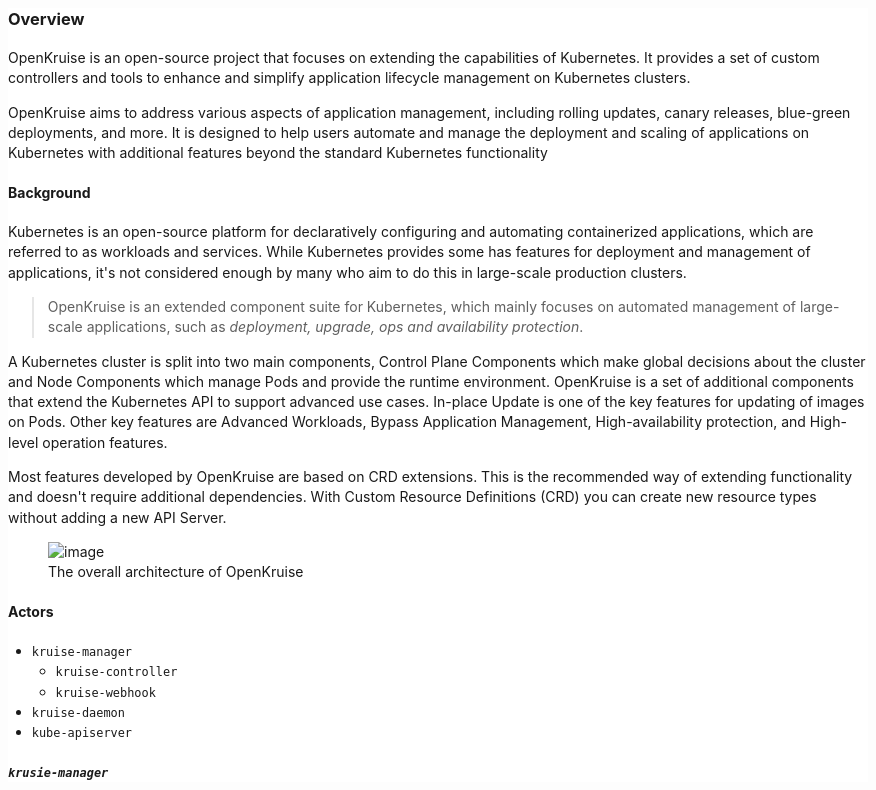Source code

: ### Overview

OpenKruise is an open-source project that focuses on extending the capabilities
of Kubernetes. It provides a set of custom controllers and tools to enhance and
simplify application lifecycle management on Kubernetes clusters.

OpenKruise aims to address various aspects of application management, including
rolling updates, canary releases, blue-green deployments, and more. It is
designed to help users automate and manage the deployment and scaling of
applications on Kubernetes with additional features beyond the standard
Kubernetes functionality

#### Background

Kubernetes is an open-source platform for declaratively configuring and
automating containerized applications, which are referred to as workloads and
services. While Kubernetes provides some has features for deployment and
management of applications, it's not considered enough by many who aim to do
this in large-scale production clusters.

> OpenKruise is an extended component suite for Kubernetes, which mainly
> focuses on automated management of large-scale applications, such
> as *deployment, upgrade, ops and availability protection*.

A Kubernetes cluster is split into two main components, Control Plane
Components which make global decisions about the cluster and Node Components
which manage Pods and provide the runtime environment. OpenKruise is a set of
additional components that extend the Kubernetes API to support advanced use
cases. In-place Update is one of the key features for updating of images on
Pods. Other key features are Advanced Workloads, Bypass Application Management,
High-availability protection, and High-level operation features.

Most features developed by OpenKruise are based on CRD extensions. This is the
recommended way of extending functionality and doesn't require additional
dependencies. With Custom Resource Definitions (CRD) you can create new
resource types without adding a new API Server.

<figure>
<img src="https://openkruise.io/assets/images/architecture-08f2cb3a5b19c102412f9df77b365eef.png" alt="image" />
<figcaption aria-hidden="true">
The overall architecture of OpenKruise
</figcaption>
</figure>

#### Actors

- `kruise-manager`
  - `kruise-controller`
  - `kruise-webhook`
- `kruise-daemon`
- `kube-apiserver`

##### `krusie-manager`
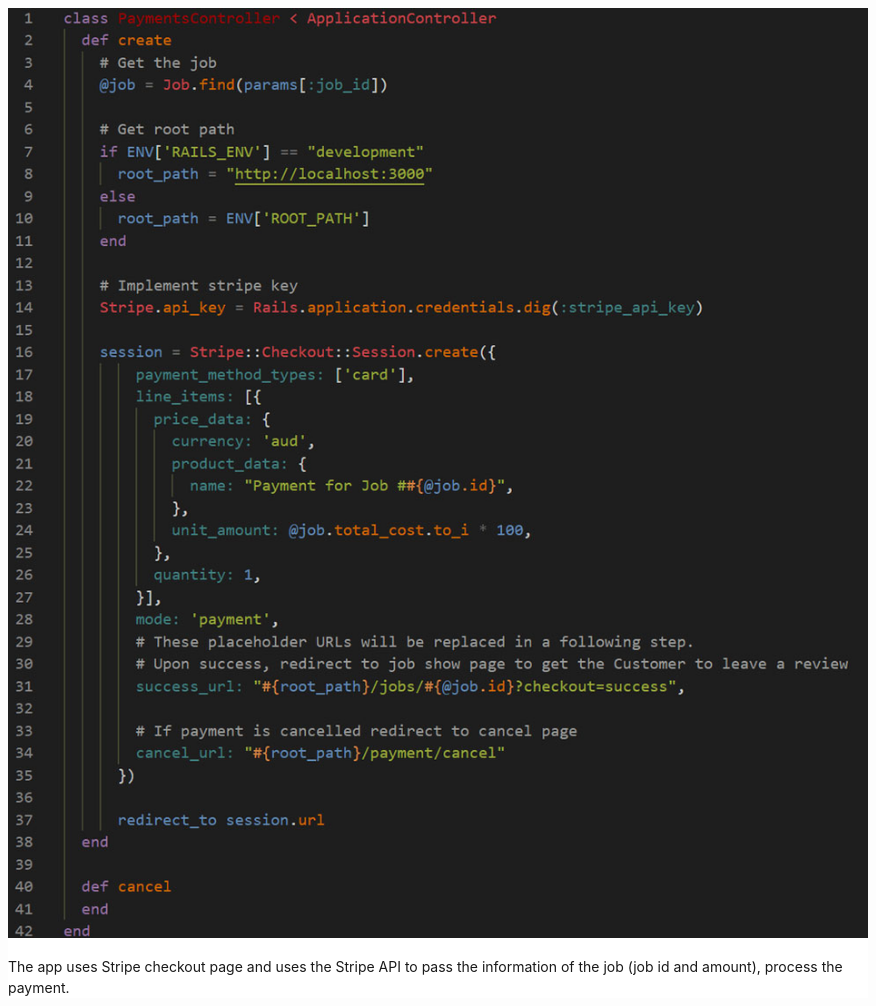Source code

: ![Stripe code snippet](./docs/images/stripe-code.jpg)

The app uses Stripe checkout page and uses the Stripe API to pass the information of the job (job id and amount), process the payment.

::::::::

• TO DO: Every line above that holds the string "which" should be returned.

• TASK RESPONSE:
automating containerized applications, which are referred to as workloads and
> OpenKruise is an extended component suite for Kubernetes, which mainly
Components which make global decisions about the cluster and Node Components
which manage Pods and provide the runtime environment. OpenKruise is a set of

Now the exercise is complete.